__DATASET EXTRACT__:
-=-=-=-=-
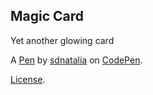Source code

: Magic Card
----------
Yet another glowing card

A [Pen](https://codepen.io/sdnatalia/pen/vYWxoLB) by [sdnatalia](https://codepen.io/sdnatalia) on [CodePen](https://codepen.io).

[License](https://codepen.io/license/pen/vYWxoLB).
-=-=-=-=-
__WHAT THE EXERCISE ASKS__:
How many of the lines in the material hold the word "https"? Give that number alone.

__SOLUTION BELOW__:
2